### EXCERPT PROVIDED

-----

News site Axios is slashing roughly 50 jobs amid volatility in the media landscape, Axios co-founder and Chief Executive Jim VandeHei said Tuesday.

The Axios CEO cited the need to make “difficult changes” to adapt to the changing climate in a memo to staffers.

“We’re making some difficult changes to adapt fast to a rapidly changing media landscape,” he said. “We’re eliminating about 50 positions to get ahead of tectonic shifts in the media, technology and reader needs/ habits. This is a painful but necessary move to tighten our strategic focus and shift investment to our core growth areas.”


Axios co-founder and CEO Jim VandeHei said Tuesday that the company is cutting roughly 50 jobs. The Washington Post via Getty Images

VandeHei said impacted employees would be notified about severance packages, adding that most pink-slipped staffers will depart the company on Friday.

Axios employes roughly 500 people.

The exec, who launched Axios with fellow former Politico journalists Mike Allen and Roy Schwartz in 2016, expressed sadness about the layoffs and took responsibility for the upheaval, saying: “The right way to handle this is forthrightly and transparently.”

VandeHei, who sold Axios to Cox Enterprises in 2022 for $525 million, tried to soften the blow of the layoffs, adding:

“This isn’t a reflection on anyone’s work — it’s because of changes in the media business. If you’re understandably upset by the decision, please direct your frustration at me.”

-----

### TASK INSTRUCTIONS
Answer these questions from the news item on the Axios layoffs:
(a) About how many people does Axios employ?
(b) When will most of the laid-off staffers leave the company?
(c) To whom did VandeHei sell Axios in 2022, and for how much?
Rely only on the text when answering.

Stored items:
-----

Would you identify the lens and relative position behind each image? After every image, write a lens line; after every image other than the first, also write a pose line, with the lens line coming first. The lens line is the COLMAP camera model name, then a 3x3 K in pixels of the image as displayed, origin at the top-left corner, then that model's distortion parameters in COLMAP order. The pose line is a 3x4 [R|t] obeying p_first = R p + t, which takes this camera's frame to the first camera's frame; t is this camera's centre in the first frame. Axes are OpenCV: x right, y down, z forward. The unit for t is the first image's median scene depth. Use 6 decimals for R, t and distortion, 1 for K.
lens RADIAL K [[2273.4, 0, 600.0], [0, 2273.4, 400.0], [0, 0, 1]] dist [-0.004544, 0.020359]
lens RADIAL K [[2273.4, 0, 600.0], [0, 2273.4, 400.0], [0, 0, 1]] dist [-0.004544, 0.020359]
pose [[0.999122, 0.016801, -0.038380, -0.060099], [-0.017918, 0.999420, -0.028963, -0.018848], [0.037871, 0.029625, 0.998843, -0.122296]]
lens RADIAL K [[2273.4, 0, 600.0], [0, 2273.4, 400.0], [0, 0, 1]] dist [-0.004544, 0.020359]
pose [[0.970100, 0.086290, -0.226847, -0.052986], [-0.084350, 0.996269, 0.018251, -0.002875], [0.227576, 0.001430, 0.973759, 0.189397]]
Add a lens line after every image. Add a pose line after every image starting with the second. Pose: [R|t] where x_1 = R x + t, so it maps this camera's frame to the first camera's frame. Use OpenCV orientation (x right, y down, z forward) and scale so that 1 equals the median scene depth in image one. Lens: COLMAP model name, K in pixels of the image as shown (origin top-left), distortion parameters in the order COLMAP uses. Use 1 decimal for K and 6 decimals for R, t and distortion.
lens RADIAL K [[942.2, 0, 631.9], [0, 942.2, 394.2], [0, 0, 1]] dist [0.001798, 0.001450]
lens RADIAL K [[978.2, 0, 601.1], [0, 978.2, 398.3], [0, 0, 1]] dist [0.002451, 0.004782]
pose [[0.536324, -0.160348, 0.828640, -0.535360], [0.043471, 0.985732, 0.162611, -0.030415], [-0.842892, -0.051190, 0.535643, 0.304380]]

-----

### RESPONSE
(a) Roughly 500 people.
(b) On Friday.
(c) To Cox Enterprises, for $525 million.